Camera geometry data
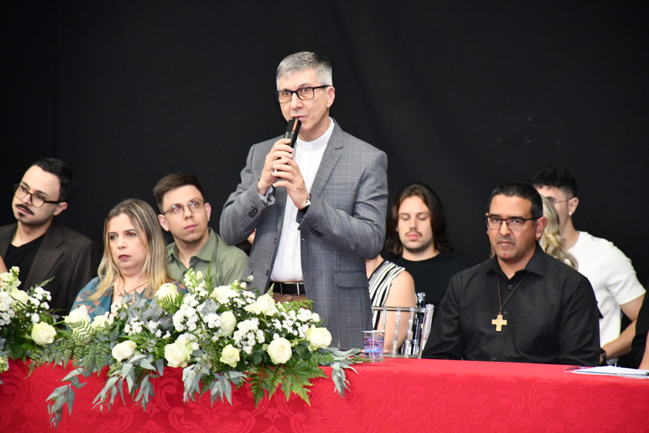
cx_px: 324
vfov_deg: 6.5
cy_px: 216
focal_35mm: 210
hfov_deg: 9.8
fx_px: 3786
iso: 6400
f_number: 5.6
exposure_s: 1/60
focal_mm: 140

* * *

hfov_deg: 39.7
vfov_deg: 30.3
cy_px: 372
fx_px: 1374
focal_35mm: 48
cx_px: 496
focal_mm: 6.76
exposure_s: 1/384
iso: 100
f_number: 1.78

## WHAT YOU WILL DO
Transcribe, exactly and without additions, the lines of the records above, beginning with the line that contains "vfov_deg: 6.5" and ending with the line that contains "focal_mm: 140", both included.

## RESULT
vfov_deg: 6.5
cy_px: 216
focal_35mm: 210
hfov_deg: 9.8
fx_px: 3786
iso: 6400
f_number: 5.6
exposure_s: 1/60
focal_mm: 140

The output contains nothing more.